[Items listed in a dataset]
═══

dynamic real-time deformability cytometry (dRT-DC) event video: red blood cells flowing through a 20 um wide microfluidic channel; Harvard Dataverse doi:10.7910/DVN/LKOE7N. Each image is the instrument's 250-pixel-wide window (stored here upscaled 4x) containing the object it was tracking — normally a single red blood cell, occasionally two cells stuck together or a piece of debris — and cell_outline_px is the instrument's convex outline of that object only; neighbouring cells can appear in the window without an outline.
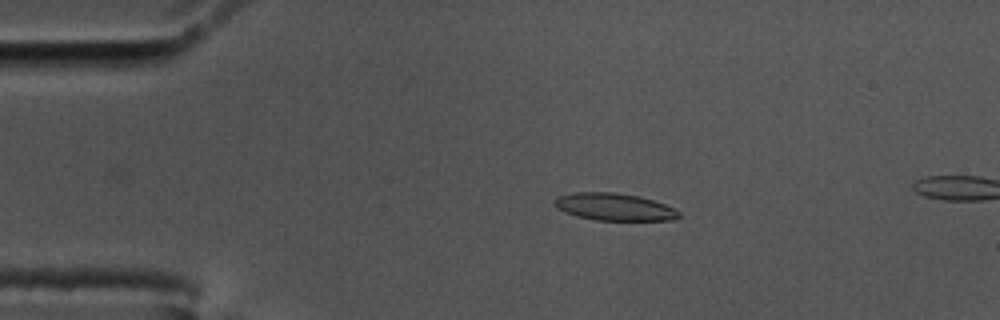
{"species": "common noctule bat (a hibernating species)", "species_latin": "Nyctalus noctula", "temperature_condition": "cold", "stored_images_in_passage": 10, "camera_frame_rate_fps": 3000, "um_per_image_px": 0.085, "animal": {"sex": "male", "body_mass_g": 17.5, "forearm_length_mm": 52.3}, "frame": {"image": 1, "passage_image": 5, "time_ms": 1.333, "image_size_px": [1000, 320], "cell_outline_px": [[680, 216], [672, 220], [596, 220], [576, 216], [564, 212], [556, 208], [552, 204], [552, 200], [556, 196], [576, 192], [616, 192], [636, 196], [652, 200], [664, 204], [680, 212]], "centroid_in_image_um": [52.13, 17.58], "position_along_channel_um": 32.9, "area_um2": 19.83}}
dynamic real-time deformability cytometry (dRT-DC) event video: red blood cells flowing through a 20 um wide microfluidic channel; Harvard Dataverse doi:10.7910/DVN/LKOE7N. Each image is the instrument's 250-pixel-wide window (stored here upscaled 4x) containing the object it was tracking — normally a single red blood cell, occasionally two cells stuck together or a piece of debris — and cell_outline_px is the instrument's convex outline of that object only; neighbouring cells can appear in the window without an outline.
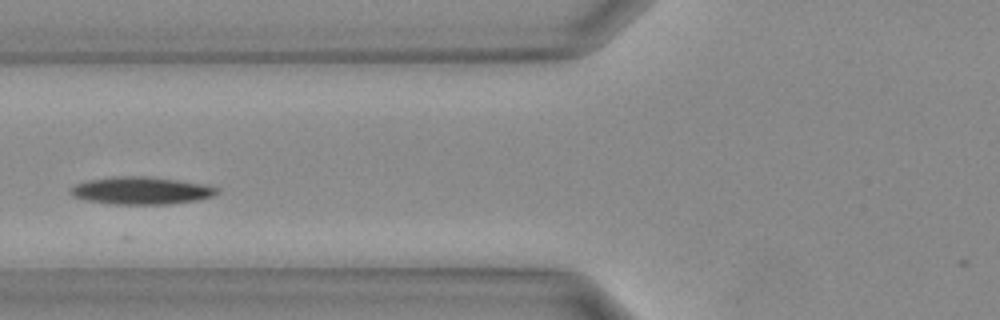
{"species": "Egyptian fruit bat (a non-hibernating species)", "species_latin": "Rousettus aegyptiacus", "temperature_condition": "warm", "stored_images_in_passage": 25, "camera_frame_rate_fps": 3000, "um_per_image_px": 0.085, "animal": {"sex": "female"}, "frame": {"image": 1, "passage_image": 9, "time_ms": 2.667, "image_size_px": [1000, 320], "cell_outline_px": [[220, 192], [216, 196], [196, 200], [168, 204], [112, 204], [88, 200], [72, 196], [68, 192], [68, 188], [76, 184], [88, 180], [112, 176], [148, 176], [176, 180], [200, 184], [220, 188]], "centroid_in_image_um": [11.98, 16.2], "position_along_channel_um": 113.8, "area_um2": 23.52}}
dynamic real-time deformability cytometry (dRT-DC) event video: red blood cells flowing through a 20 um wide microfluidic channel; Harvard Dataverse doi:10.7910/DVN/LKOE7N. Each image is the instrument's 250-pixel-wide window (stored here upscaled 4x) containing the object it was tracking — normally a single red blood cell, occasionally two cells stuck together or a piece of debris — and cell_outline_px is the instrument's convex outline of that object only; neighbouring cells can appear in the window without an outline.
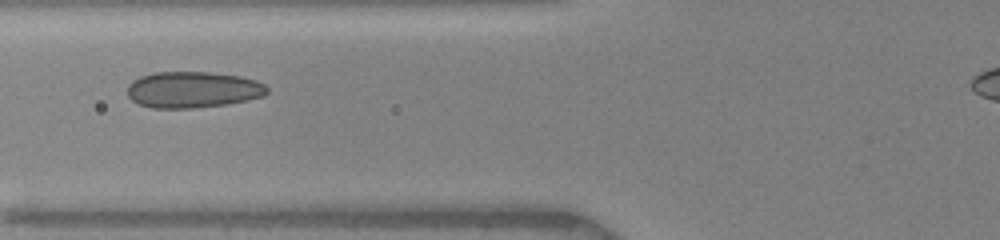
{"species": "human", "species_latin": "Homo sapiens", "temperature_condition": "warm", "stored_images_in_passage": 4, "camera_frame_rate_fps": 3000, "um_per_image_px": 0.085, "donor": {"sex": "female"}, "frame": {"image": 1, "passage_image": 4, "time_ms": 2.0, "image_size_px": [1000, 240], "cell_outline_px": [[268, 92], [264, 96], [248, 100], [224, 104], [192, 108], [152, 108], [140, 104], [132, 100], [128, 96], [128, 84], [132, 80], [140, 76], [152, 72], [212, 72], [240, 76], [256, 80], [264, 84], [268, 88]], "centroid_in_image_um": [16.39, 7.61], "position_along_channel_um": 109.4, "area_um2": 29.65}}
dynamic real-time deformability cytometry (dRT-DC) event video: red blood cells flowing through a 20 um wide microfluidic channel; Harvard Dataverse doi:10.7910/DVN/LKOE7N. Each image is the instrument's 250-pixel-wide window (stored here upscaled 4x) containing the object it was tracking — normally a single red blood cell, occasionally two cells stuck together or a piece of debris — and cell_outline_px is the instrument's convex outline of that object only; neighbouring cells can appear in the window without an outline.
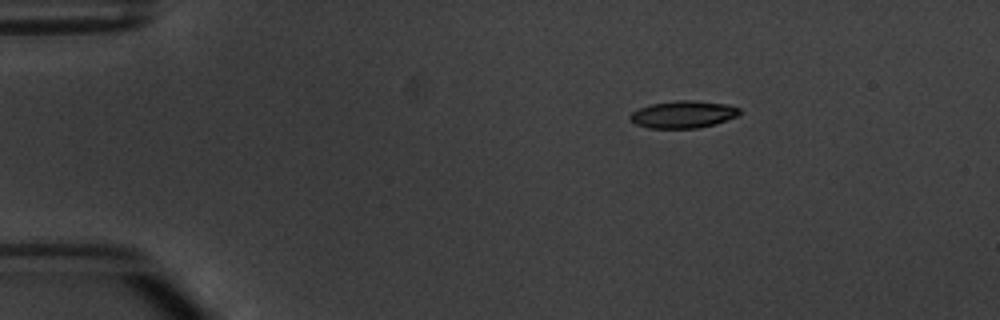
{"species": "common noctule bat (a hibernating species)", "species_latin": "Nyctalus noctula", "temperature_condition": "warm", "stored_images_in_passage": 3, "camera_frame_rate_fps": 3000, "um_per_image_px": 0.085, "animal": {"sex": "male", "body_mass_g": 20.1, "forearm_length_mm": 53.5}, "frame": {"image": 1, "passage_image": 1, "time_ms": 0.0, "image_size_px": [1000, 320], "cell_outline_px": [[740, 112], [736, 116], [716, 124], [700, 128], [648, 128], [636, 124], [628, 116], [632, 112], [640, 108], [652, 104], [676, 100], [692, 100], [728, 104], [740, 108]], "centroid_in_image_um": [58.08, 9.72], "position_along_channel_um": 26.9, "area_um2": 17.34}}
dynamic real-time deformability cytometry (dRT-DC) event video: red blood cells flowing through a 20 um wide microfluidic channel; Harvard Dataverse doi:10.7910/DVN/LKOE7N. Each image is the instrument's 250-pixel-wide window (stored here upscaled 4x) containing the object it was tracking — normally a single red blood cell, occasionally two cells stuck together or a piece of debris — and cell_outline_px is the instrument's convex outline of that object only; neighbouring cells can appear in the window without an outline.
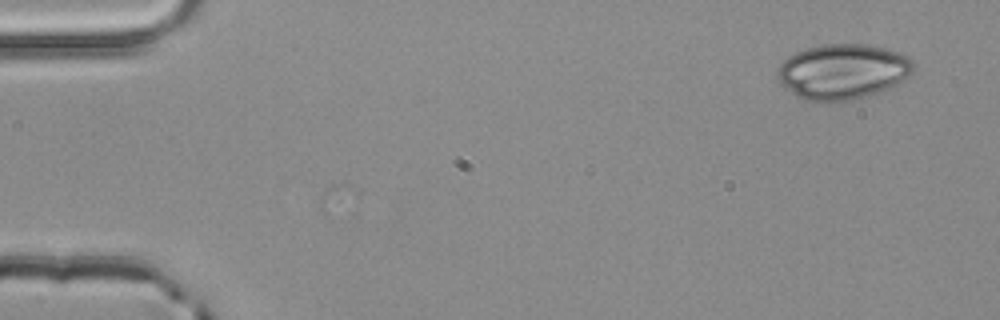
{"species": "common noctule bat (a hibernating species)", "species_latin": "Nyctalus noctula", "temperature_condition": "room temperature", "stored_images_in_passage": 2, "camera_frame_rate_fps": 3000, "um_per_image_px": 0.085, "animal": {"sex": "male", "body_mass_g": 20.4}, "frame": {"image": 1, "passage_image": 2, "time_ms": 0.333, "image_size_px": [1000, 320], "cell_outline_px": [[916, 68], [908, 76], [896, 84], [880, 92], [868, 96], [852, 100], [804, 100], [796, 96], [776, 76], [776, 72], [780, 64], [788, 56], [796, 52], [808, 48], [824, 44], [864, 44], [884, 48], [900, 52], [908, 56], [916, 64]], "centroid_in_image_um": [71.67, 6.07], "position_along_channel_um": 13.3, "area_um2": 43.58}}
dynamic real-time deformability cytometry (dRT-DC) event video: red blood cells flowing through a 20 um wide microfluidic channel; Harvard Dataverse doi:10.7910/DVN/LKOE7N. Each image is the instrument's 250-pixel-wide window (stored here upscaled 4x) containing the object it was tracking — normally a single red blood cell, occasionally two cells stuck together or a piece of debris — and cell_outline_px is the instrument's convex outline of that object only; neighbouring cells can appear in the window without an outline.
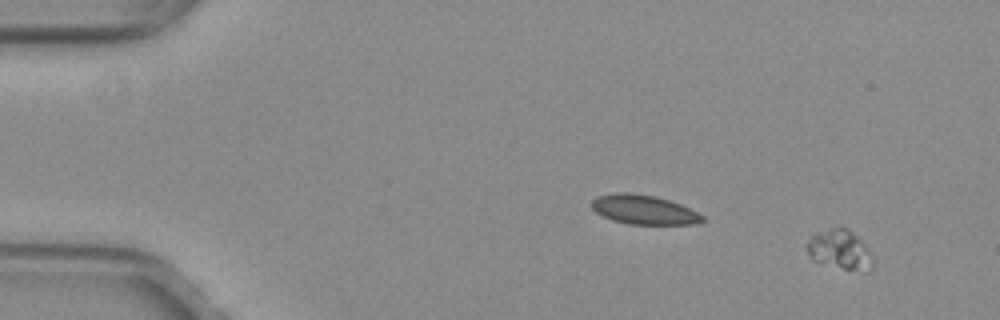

═══

» **Short problem**
Each line above is to be copied verbatim. Drop any image from the copy.

» **Task answer**
dynamic real-time deformability cytometry (dRT-DC) event video: red blood cells flowing through a 20 um wide microfluidic channel; Harvard Dataverse doi:10.7910/DVN/LKOE7N. Each image is the instrument's 250-pixel-wide window (stored here upscaled 4x) containing the object it was tracking — normally a single red blood cell, occasionally two cells stuck together or a piece of debris — and cell_outline_px is the instrument's convex outline of that object only; neighbouring cells can appear in the window without an outline.
{"species": "common noctule bat (a hibernating species)", "species_latin": "Nyctalus noctula", "temperature_condition": "cold", "stored_images_in_passage": 10, "camera_frame_rate_fps": 3000, "um_per_image_px": 0.085, "animal": {"sex": "male", "body_mass_g": 17.5, "forearm_length_mm": 52.3}, "frame": {"image": 1, "passage_image": 5, "time_ms": 1.333, "image_size_px": [1000, 320], "cell_outline_px": [[680, 216], [672, 220], [596, 220], [576, 216], [564, 212], [556, 208], [552, 204], [552, 200], [556, 196], [576, 192], [616, 192], [636, 196], [652, 200], [664, 204], [680, 212]], "centroid_in_image_um": [52.13, 17.58], "position_along_channel_um": 32.9, "area_um2": 19.83}}
dynamic real-time deformability cytometry (dRT-DC) event video: red blood cells flowing through a 20 um wide microfluidic channel; Harvard Dataverse doi:10.7910/DVN/LKOE7N. Each image is the instrument's 250-pixel-wide window (stored here upscaled 4x) containing the object it was tracking — normally a single red blood cell, occasionally two cells stuck together or a piece of debris — and cell_outline_px is the instrument's convex outline of that object only; neighbouring cells can appear in the window without an outline.
{"species": "Egyptian fruit bat (a non-hibernating species)", "species_latin": "Rousettus aegyptiacus", "temperature_condition": "warm", "stored_images_in_passage": 25, "camera_frame_rate_fps": 3000, "um_per_image_px": 0.085, "animal": {"sex": "female"}, "frame": {"image": 1, "passage_image": 9, "time_ms": 2.667, "image_size_px": [1000, 320], "cell_outline_px": [[220, 192], [216, 196], [196, 200], [168, 204], [112, 204], [88, 200], [72, 196], [68, 192], [68, 188], [76, 184], [88, 180], [112, 176], [148, 176], [176, 180], [200, 184], [220, 188]], "centroid_in_image_um": [11.98, 16.2], "position_along_channel_um": 113.8, "area_um2": 23.52}}
dynamic real-time deformability cytometry (dRT-DC) event video: red blood cells flowing through a 20 um wide microfluidic channel; Harvard Dataverse doi:10.7910/DVN/LKOE7N. Each image is the instrument's 250-pixel-wide window (stored here upscaled 4x) containing the object it was tracking — normally a single red blood cell, occasionally two cells stuck together or a piece of debris — and cell_outline_px is the instrument's convex outline of that object only; neighbouring cells can appear in the window without an outline.
{"species": "human", "species_latin": "Homo sapiens", "temperature_condition": "warm", "stored_images_in_passage": 4, "camera_frame_rate_fps": 3000, "um_per_image_px": 0.085, "donor": {"sex": "female"}, "frame": {"image": 1, "passage_image": 4, "time_ms": 2.0, "image_size_px": [1000, 240], "cell_outline_px": [[268, 92], [264, 96], [248, 100], [224, 104], [192, 108], [152, 108], [140, 104], [132, 100], [128, 96], [128, 84], [132, 80], [140, 76], [152, 72], [212, 72], [240, 76], [256, 80], [264, 84], [268, 88]], "centroid_in_image_um": [16.39, 7.61], "position_along_channel_um": 109.4, "area_um2": 29.65}}
dynamic real-time deformability cytometry (dRT-DC) event video: red blood cells flowing through a 20 um wide microfluidic channel; Harvard Dataverse doi:10.7910/DVN/LKOE7N. Each image is the instrument's 250-pixel-wide window (stored here upscaled 4x) containing the object it was tracking — normally a single red blood cell, occasionally two cells stuck together or a piece of debris — and cell_outline_px is the instrument's convex outline of that object only; neighbouring cells can appear in the window without an outline.
{"species": "common noctule bat (a hibernating species)", "species_latin": "Nyctalus noctula", "temperature_condition": "warm", "stored_images_in_passage": 3, "camera_frame_rate_fps": 3000, "um_per_image_px": 0.085, "animal": {"sex": "male", "body_mass_g": 20.1, "forearm_length_mm": 53.5}, "frame": {"image": 1, "passage_image": 1, "time_ms": 0.0, "image_size_px": [1000, 320], "cell_outline_px": [[740, 112], [736, 116], [716, 124], [700, 128], [648, 128], [636, 124], [628, 116], [632, 112], [640, 108], [652, 104], [676, 100], [692, 100], [728, 104], [740, 108]], "centroid_in_image_um": [58.08, 9.72], "position_along_channel_um": 26.9, "area_um2": 17.34}}
dynamic real-time deformability cytometry (dRT-DC) event video: red blood cells flowing through a 20 um wide microfluidic channel; Harvard Dataverse doi:10.7910/DVN/LKOE7N. Each image is the instrument's 250-pixel-wide window (stored here upscaled 4x) containing the object it was tracking — normally a single red blood cell, occasionally two cells stuck together or a piece of debris — and cell_outline_px is the instrument's convex outline of that object only; neighbouring cells can appear in the window without an outline.
{"species": "common noctule bat (a hibernating species)", "species_latin": "Nyctalus noctula", "temperature_condition": "room temperature", "stored_images_in_passage": 2, "camera_frame_rate_fps": 3000, "um_per_image_px": 0.085, "animal": {"sex": "male", "body_mass_g": 20.4}, "frame": {"image": 1, "passage_image": 2, "time_ms": 0.333, "image_size_px": [1000, 320], "cell_outline_px": [[916, 68], [908, 76], [896, 84], [880, 92], [868, 96], [852, 100], [804, 100], [796, 96], [776, 76], [776, 72], [780, 64], [788, 56], [796, 52], [808, 48], [824, 44], [864, 44], [884, 48], [900, 52], [908, 56], [916, 64]], "centroid_in_image_um": [71.67, 6.07], "position_along_channel_um": 13.3, "area_um2": 43.58}}
dynamic real-time deformability cytometry (dRT-DC) event video: red blood cells flowing through a 20 um wide microfluidic channel; Harvard Dataverse doi:10.7910/DVN/LKOE7N. Each image is the instrument's 250-pixel-wide window (stored here upscaled 4x) containing the object it was tracking — normally a single red blood cell, occasionally two cells stuck together or a piece of debris — and cell_outline_px is the instrument's convex outline of that object only; neighbouring cells can appear in the window without an outline.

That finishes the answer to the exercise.